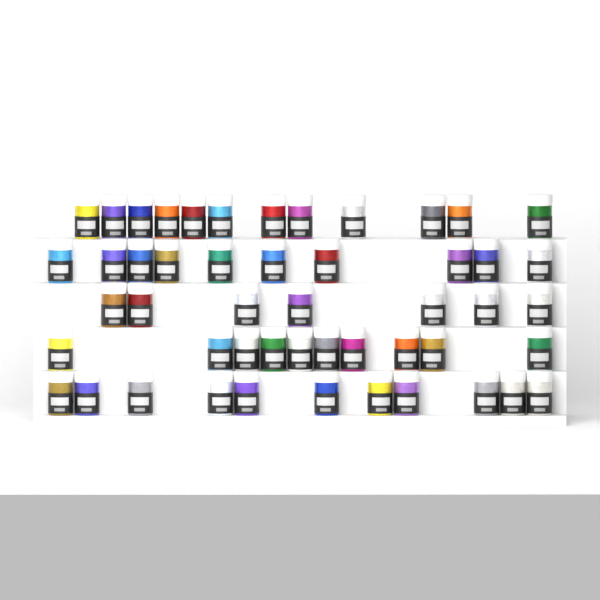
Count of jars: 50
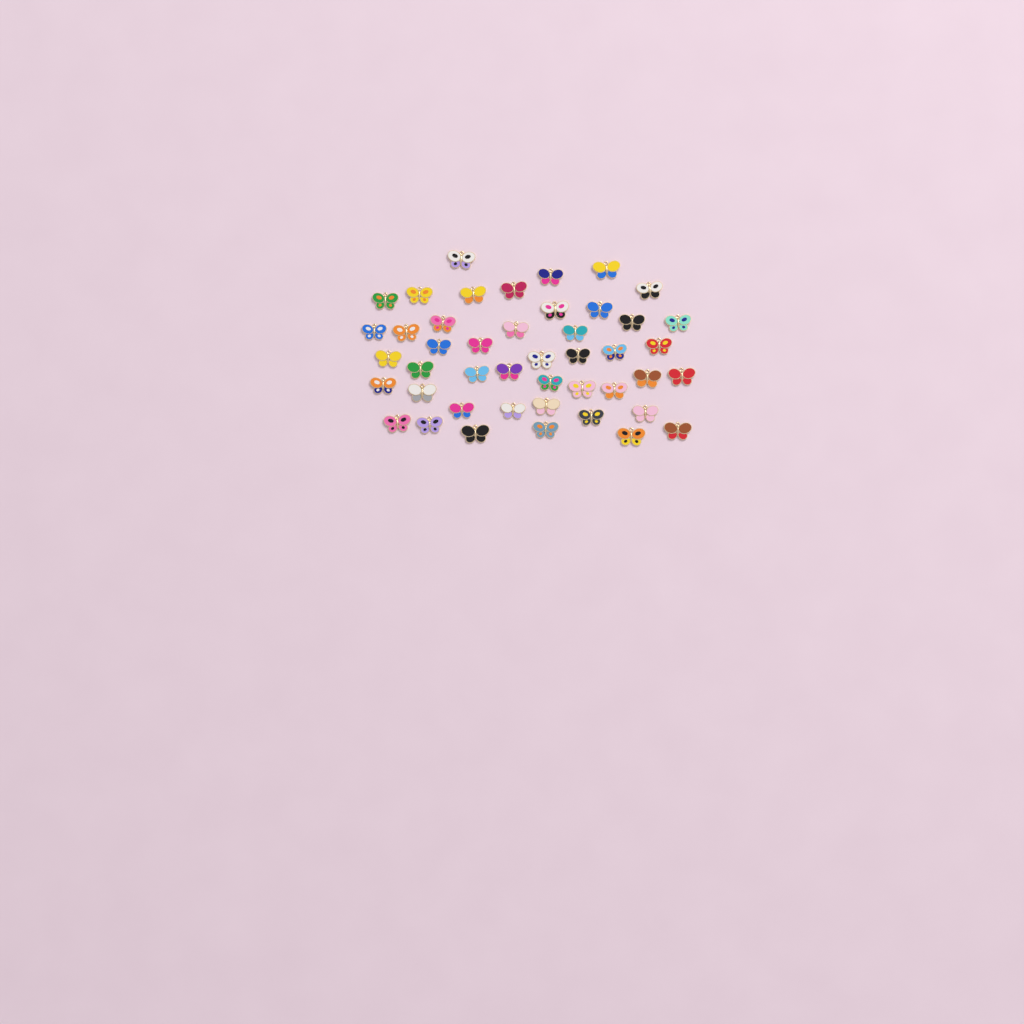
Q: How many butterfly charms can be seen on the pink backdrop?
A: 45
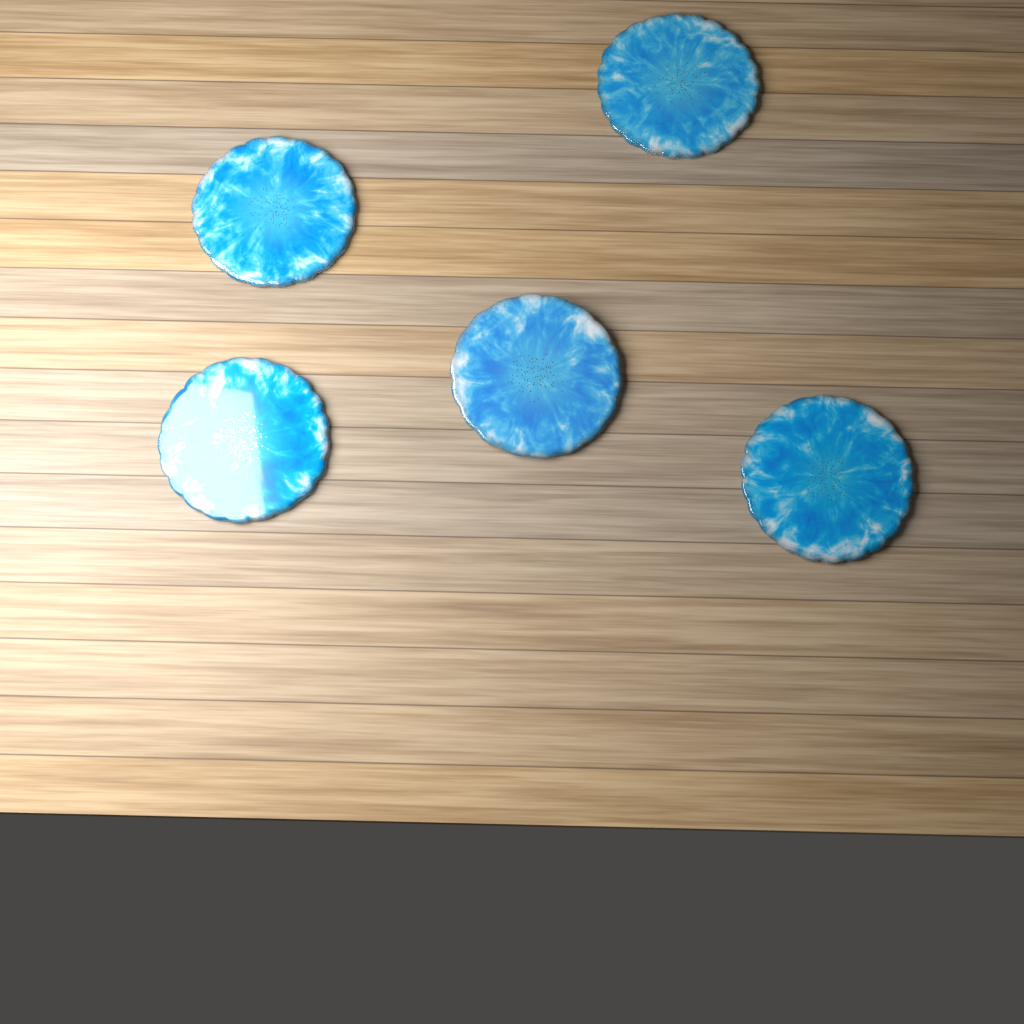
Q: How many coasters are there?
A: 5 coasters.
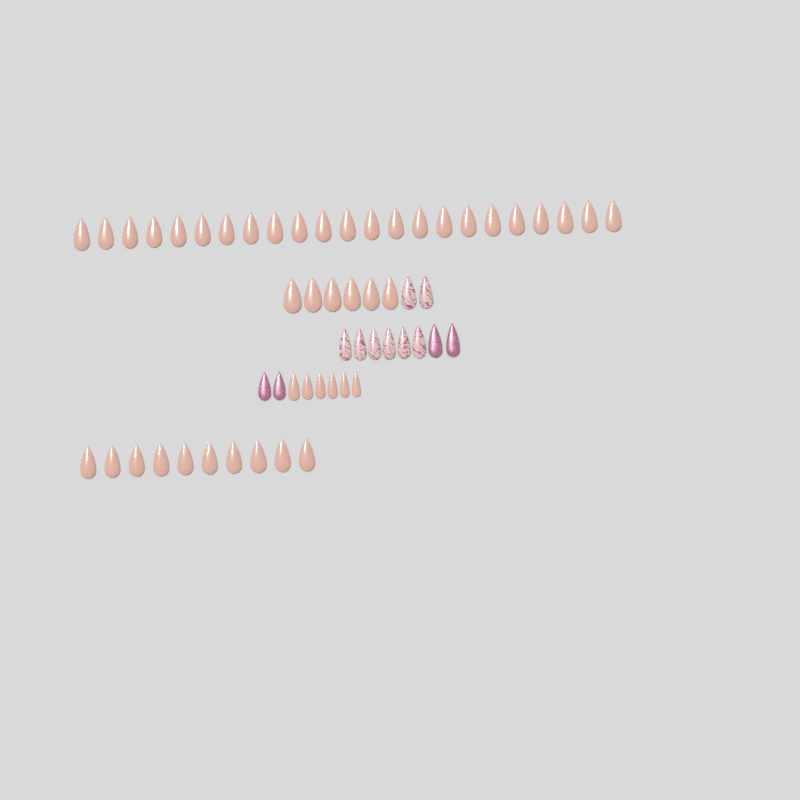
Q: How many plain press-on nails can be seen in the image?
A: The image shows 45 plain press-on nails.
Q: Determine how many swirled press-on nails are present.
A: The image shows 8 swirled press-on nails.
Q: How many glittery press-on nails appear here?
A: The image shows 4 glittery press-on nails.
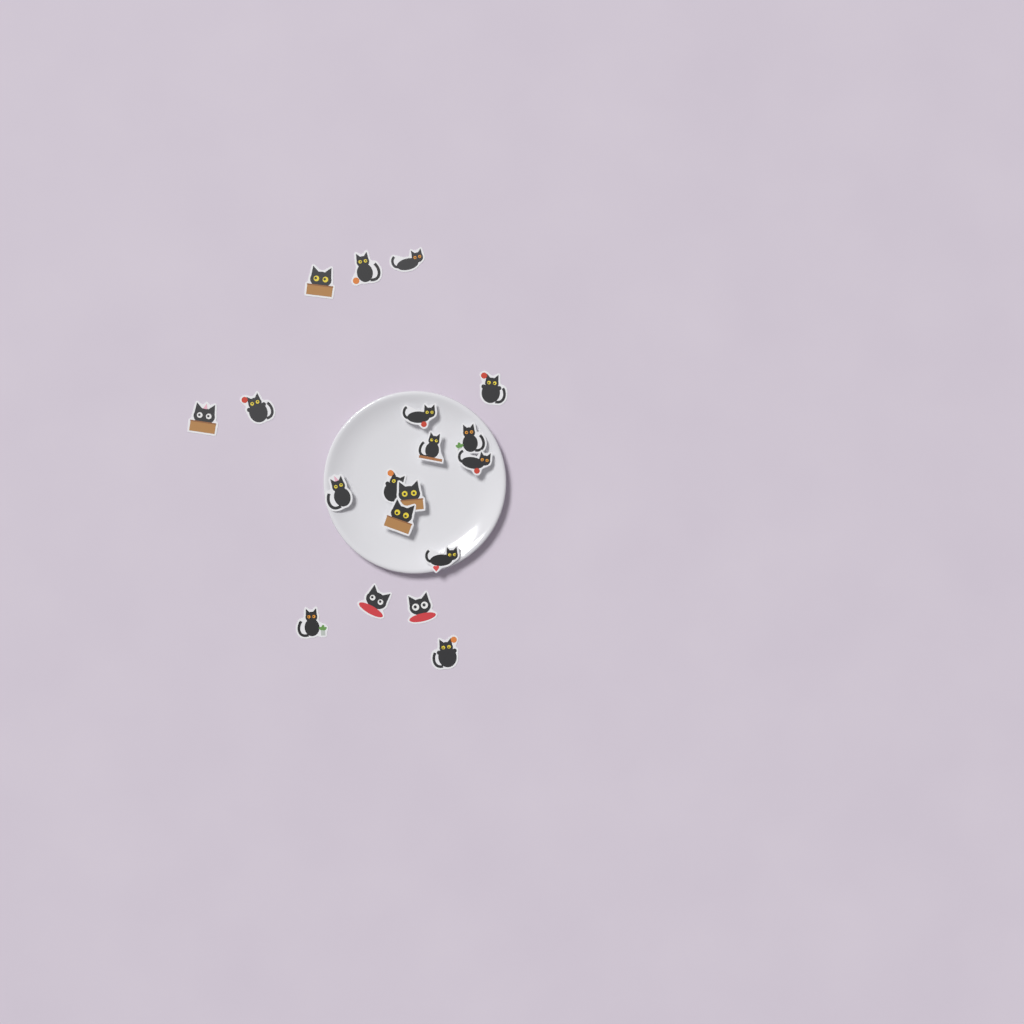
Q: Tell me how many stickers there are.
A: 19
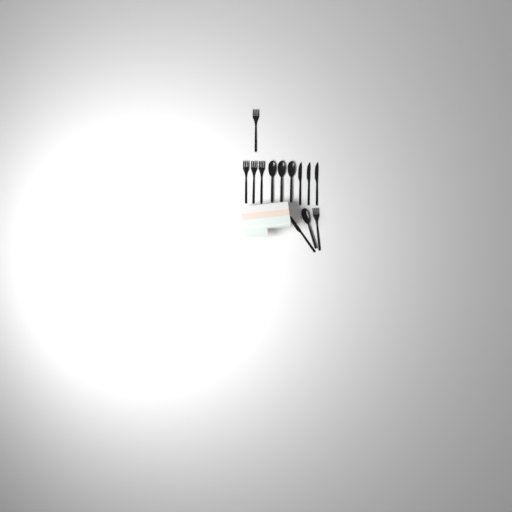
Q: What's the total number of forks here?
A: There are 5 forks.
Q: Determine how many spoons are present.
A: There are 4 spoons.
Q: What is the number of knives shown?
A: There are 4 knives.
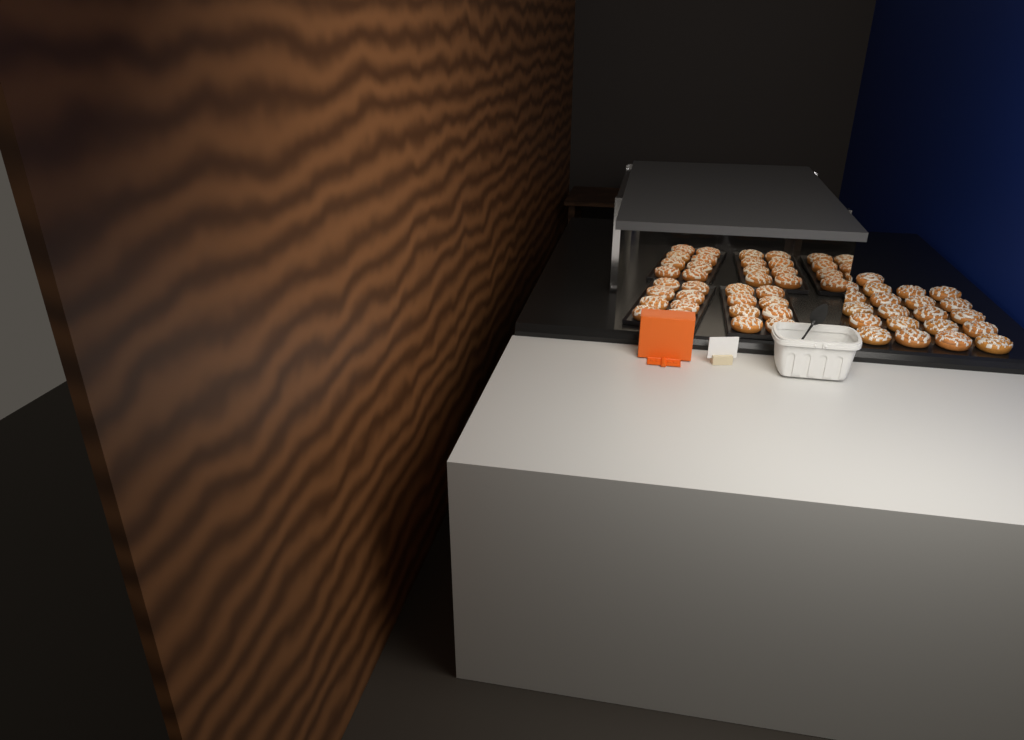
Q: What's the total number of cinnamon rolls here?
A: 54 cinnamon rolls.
━━━━━━━━
YOUR TASK.
Identify each row above that contains the word "shows" and copy those rows.

EXERCISE SOLUTION.
A: The image shows 45 plain press-on nails.
A: The image shows 8 swirled press-on nails.
A: The image shows 4 glittery press-on nails.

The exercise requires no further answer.